Die Antwort der Landesregierung hat zentrale Punkte unserer Hartz-Kritik bestätigt. Erstens: Hartz I bis IV haben den Rückgang von sozialversicherungspflichtiger Beschäftigung beschleunigt und zu einer Verdrängung der existenzsichernden Arbeitsverhältnisse durch Minijobs geführt.
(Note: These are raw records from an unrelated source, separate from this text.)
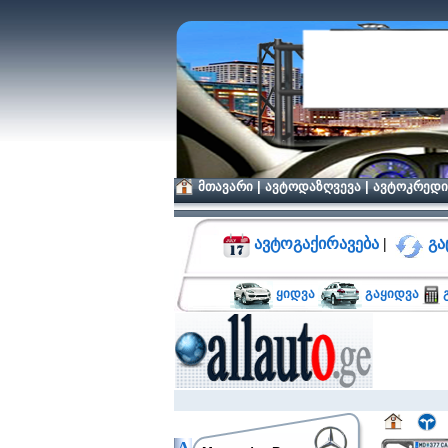
მთავარი
|
ავტოდაზღვევა
|
ავტოკრედი
ავტოგაქირავება
|
გა
ყიდვა
გაყიდვა
გ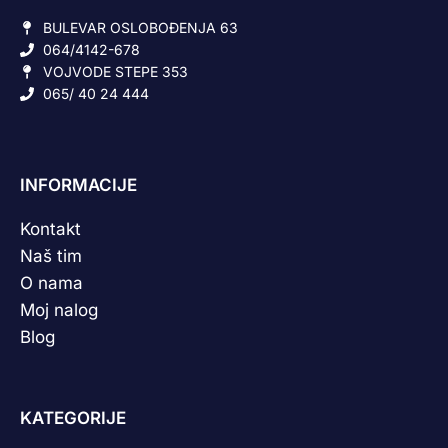
BULEVAR OSLOBOĐENJA 63
064/4142-678
VOJVODE STEPE 353
065/ 40 24 444
INFORMACIJE
Kontakt
Naš tim
O nama
Moj nalog
Blog
KATEGORIJE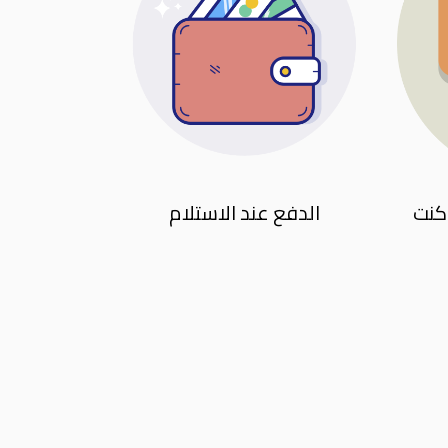
كنت
الدفع عند الاستلام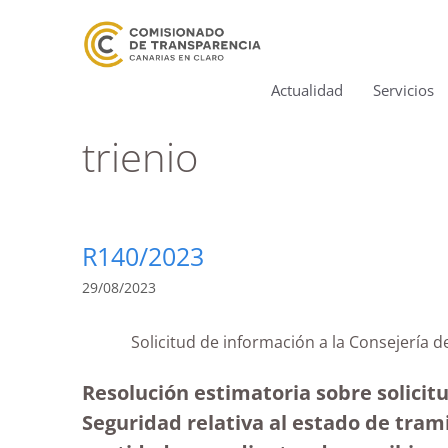
Actualidad
Servicios
trienio
R140/2023
29/08/2023
Solicitud de información a la Consejería d
Resolución estimatoria sobre solicitu
Seguridad relativa al estado de tram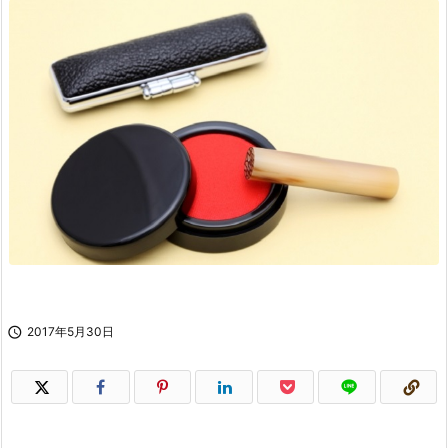

2017年5月30日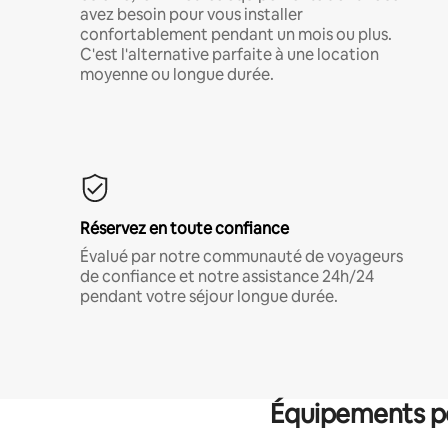
avez besoin pour vous installer
confortablement pendant un mois ou plus.
C'est l'alternative parfaite à une location
moyenne ou longue durée.
Réservez en toute confiance
Évalué par notre communauté de voyageurs
de confiance et notre assistance 24h/24
pendant votre séjour longue durée.
Équipements po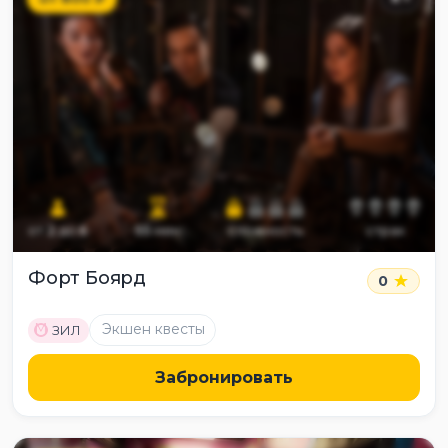
от
2
до
6
55
мин
сложность
страх
Форт Боярд
0
M
Экшен квесты
ЗИЛ
Забронировать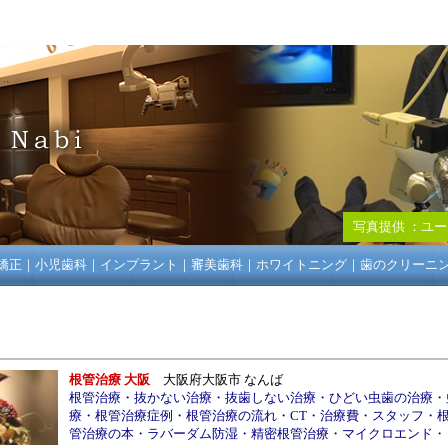
写真提供 ：
ユー
矯正
｜
小児歯科
｜
インプラント
｜
審美歯科
｜
ホワイトニング
｜
歯のクリーニ
根管治療 大阪
大阪府大阪市 なんば
根管治療
・
抜かない治療
・
抜歯しない治療
・
ひどい虫歯の治療
・
療
・
根管治療症例
・
根管治療の流れ
・
CT
・
治療費
・
スタッフ
・
管治療の本
・
ラバーダム防湿
・
精密根管治療
・
マイクロエンド
・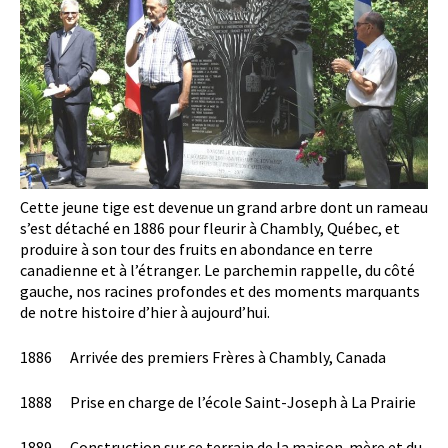
Cette jeune tige est devenue un grand arbre dont un rameau
s’est détaché en 1886 pour fleurir à Chambly, Québec, et
produire à son tour des fruits en abondance en terre
canadienne et à l’étranger. Le parchemin rappelle, du côté
gauche, nos racines profondes et des moments marquants
de notre histoire d’hier à aujourd’hui.
1886 Arrivée des premiers Frères à Chambly, Canada
1888 Prise en charge de l’école Saint-Joseph à La Prairie
1889 Construction sur ce terrain de la maison-mère et du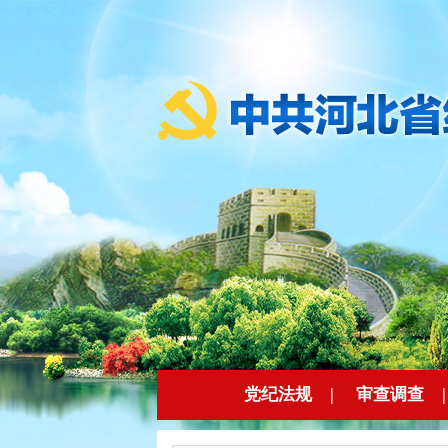
党纪法规
|
审查调查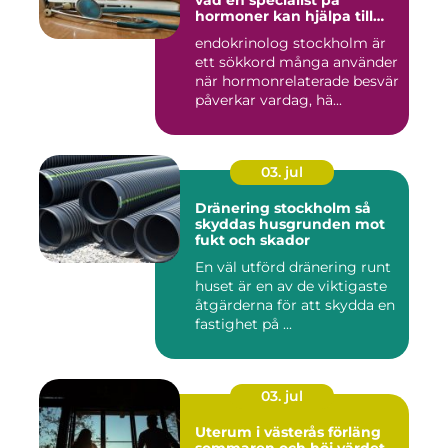
hormoner kan hjälpa till
med
endokrinolog stockholm är
ett sökkord många använder
när hormonrelaterade besvär
påverkar vardag, hä...
03. jul
Dränering stockholm så
skyddas husgrunden mot
fukt och skador
En väl utförd dränering runt
huset är en av de viktigaste
åtgärderna för att skydda en
fastighet på ...
03. jul
Uterum i västerås förläng
sommaren och höj värdet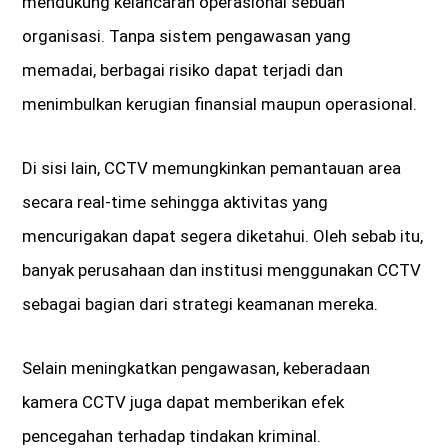
mendukung kelancaran operasional sebuah
organisasi. Tanpa sistem pengawasan yang
memadai, berbagai risiko dapat terjadi dan
menimbulkan kerugian finansial maupun operasional.
Di sisi lain, CCTV memungkinkan pemantauan area
secara real-time sehingga aktivitas yang
mencurigakan dapat segera diketahui. Oleh sebab itu,
banyak perusahaan dan institusi menggunakan CCTV
sebagai bagian dari strategi keamanan mereka.
Selain meningkatkan pengawasan, keberadaan
kamera CCTV juga dapat memberikan efek
pencegahan terhadap tindakan kriminal.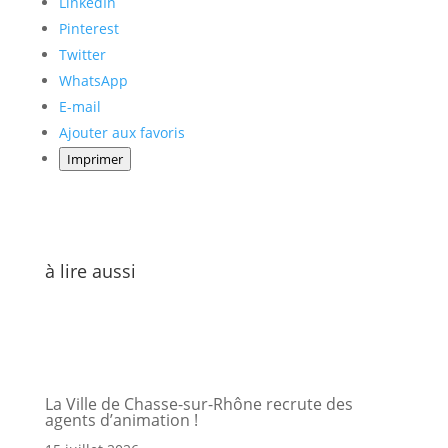
LinkedIn
publication
Pinterest
"Nouveaux
Twitter
horaires
WhatsApp
pour
E-mail
le
Ajouter aux favoris
bureau
de
Imprimer
poste"
à lire aussi
La Ville de Chasse-sur-Rhône recrute des
agents d’animation !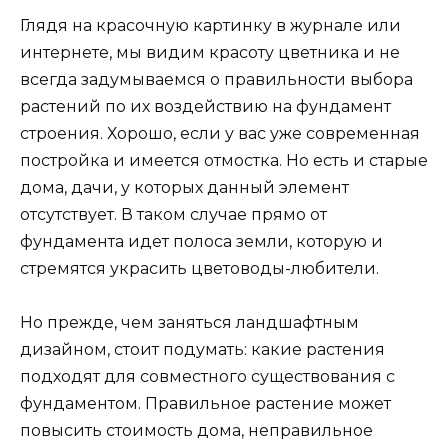
Глядя на красочную картинку в журнале или
интернете, мы видим красоту цветника и не
всегда задумываемся о правильности выбора
растений по их воздействию на фундамент
строения. Хорошо, если у вас уже современная
постройка и имеется отмостка. Но есть и старые
дома, дачи, у которых данный элемент
отсутствует. В таком случае прямо от
фундамента идет полоса земли, которую и
стремятся украсить цветоводы-любители.
Но прежде, чем заняться ландшафтным
дизайном, стоит подумать: какие растения
подходят для совместного существования с
фундаментом. Правильное растение может
повысить стоимость дома, неправильное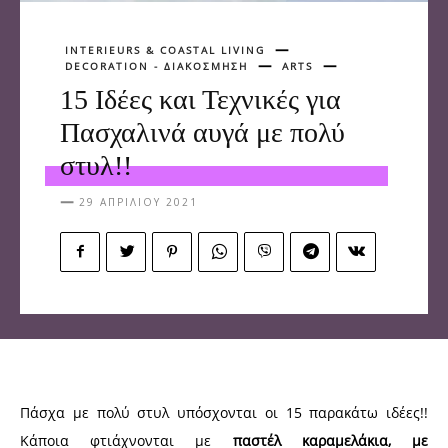
INTERIEURS & COASTAL LIVING
DECORATION - ΔΙΑΚΟΣΜΗΣΗ
ARTS
15 Ιδέες και Τεχνικές για
Πασχαλινά αυγά με πολύ
στυλ!!
29 ΑΠΡΙΛΊΟΥ 2021
Πάσχα με πολύ στυλ υπόσχονται οι 15 παρακάτω ιδέες!!
Κάποια φτιάχνονται με
παστέλ καραμελάκια, με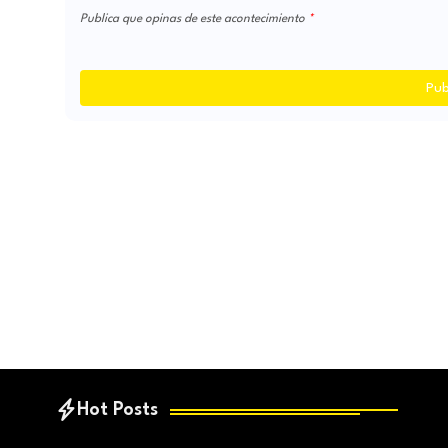
Publica que opinas de este acontecimiento
Pub
Hot Posts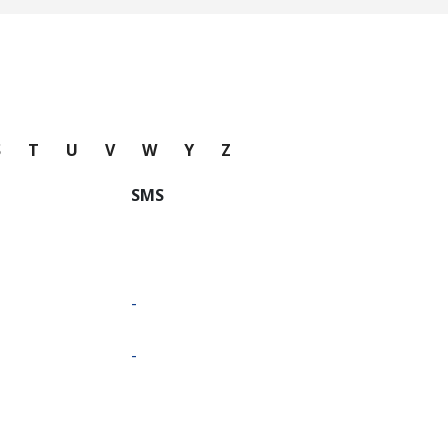
S
T
U
V
W
Y
Z
SMS
-
-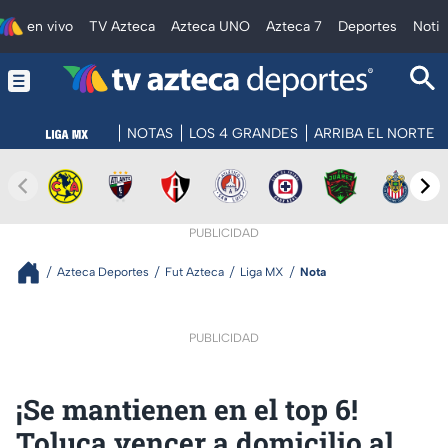
en vivo
TV Azteca
Azteca UNO
Azteca 7
Deportes
Notic
NOTAS
LOS 4 GRANDES
ARRIBA EL NORTE
PUBLICIDAD
Azteca Deportes
Fut Azteca
Liga MX
Nota
PUBLICIDAD
¡Se mantienen en el top 6!
Toluca vencer a domicilio al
Auch in Brandenburg gilt die repräsentative Feststellung des Bundesrechnungshofs:

„Bei fast einem Viertel der geprüften Arbeitsgelegenheiten mit Mehraufwandsentschädigung wurde festgestellt, dass die Fördervoraussetzungen nicht vorgelegen haben, weil die zu erledigenden Tätigkeiten nicht im öffentlichen Interesse, nicht zusätzlich und nicht wettbewerbsneutral waren.“

Zweitens: Die Arbeitsmarktreform Hartz IV hat der Armut in Brandenburg ein junges Gesicht gegeben. Über 66 000 Kinder und Jugendliche unter 15 Jahren - das sind 20 000 mehr als 2004 - sind mittlerweile Leidtragende von Hartz IV und Billiglöhnen, für die ihre Eltern arbeiten, wenn sie es denn können. Armut ist nicht erst seit der Unterschicht-Debatte tausendfache Realität in Brandenburg. Hartz IV hat Armut per Gesetz noch verstärkt. So lebt in Frankfurt (Oder) laut dem Armutsbericht vom Februar 2006 - Sie können es nachlesen - jedes dritte Kind von Sozialgeld. Auch in der zweitgrößten Stadt Brandenburgs, Herr zukünftiger Oberbürgermeister Szymanski, sieht das nicht anders aus.

Drittens: Die Hartz-Reformen sind ein reines Struktur- und Sparprojekt. Noch nie sind so wenig Mittel für die Betreuung von Arbeitslosen und ALG-II-Mittel für die Kommunen ausgegeben worden wie 2006.

(Frau Dr. Schröder [SPD]: Das ist falsch!)

4 Milliarden Euro weniger als noch im Vorjahr und 6,1 Milliarden Euro weniger als im Jahr 2004.

(Frau Dr. Schröder [SPD]: Die Zahlen sind falsch! - Schulze [SPD]: Das haben Sie sich ja schön zurechtge- zimmert!)

- Liebe Kollegin, die Ergebnisse der Studie können Sie nachlesen. - Gleichzeitig belaufen sich die Belastungen der Landkreise und kreisfreien Städte in Brandenburg für 2006 - ich bedanke mich für Ihre Frage, Frau Kollegin Schröder, denn auf unsere Frage hat man nicht so geantwortet - auf immerhin 341 Millionen Euro, obwohl Entlastungen zugesagt waren.